Recent studies have reported alternative scores for predicting the length of surgery.
For instance, the preoperative applicability of the NMS-E (Numerical Multi-Scoring
System of Endometriosis) was described in a recent paper [17 ]. This score demonstrated a robust correlation with the rASRM score and surgical
outcomes, and was useful in predicting surgical duration. The Deep Pelvic Endometriosis
Index magnetic resonance imaging score (dPEI score) is a newly published preoperative
score for women with deep endometriosis based on MRI images. This score is helpful
in predicting operating time, length of hospitalisation and postoperative complications
[18 ]. Ebrahimi et al. evaluated a preoperative five-domain ultrasound-based endometriosis
staging system (UBESS), which was compared postoperatively with the RANZCOG/AGES system.

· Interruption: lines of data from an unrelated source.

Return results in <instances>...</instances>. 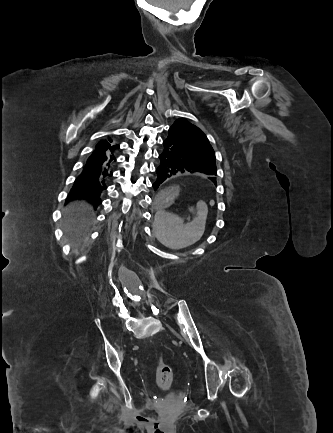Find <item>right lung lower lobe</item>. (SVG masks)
<instances>
[{
    "label": "right lung lower lobe",
    "instance_id": "right-lung-lower-lobe-1",
    "mask_svg": "<svg viewBox=\"0 0 333 433\" xmlns=\"http://www.w3.org/2000/svg\"><path fill=\"white\" fill-rule=\"evenodd\" d=\"M116 144L100 142L88 158L83 171L76 179L70 193V199H85L96 208L102 203L101 193L107 189V182L112 176V168L116 162Z\"/></svg>",
    "mask_w": 333,
    "mask_h": 433
}]
</instances>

The results showed that preoperative ultrasound using the UBESS staging system was
able to predict the complexity of laparoscopic surgery [19 ]. The list demonstrates that new endometriosis classifications are springing up,
yet a universally accepted classification remains elusive. Fadinger et al. described
in their study a first attempt to convert the #Enzian classification into a 4-stage
scoring system comparable to the AAGL classification, demonstrating an overlapping
of both classification systems. In their opinion, there should be a universal classification
in the future that incorporates the strengths of existing classifications [20 ].
The strength of the study lies in its direct comparison of three distinct endometriosis
classifications within a single data set of a diverse endometriosis population. Consistent
surgical procedures by physicians at an endometriosis center certified by EuroEndoCert
ensure high standards of care and expertise [21 ]. However, limitations of the study must be acknowledged including its retrospective
study design and single-center data collection. Experience in endometriosis surgery
and individual surgical technique plays an important role in the duration of surgery,
making it challenging to extrapolate the time data to other centers. Additionally,
a larger study population would facilitate a more nuanced analysis of the complex
#Enzian coding system, maybe enabling a preoperative planning tool. While certain
compartments in the #Enzian classification (e.g., C3, FI, FU) showed statistically
significant associations with prolonged operative time in the regression analysis,
these findings must be interpreted with caution due to the small sample sizes in those
subgroups, increasing the risk of overfitting or type I error. However, it is important
to emphasize that the statistically significant findings in our study align well with
clinical experience and plausibility. The time factors employed for minor additional
intraoperative interventions may introduce inaccuracies in the actual operative time,
though this is presumed to have no substantial impact on the study’s findings.
Conclusion
All three classification systems used in our study (#Enzian, AAGL2021 and rASRM) show
a considerable impact on operative time, with an increase in duration corresponding
to higher stage or specific coding. This underscores the importance of non-invasive
classification systems as predictors of surgical complexity and duration. In contrast
to the rASRM classification, the AAGL2021 and #Enzian classifications can be used
as preoperative diagnostic tools, with the #Enzian offering a more diverse coding.
Future research should focus on prospective studies with larger, multi-center datasets
to develop algorithms incorporating codings from the #Enzian classification for enhanced
preoperative planning. Such advancements could lead to more accurate predictions of
surgery duration and better resource allocation.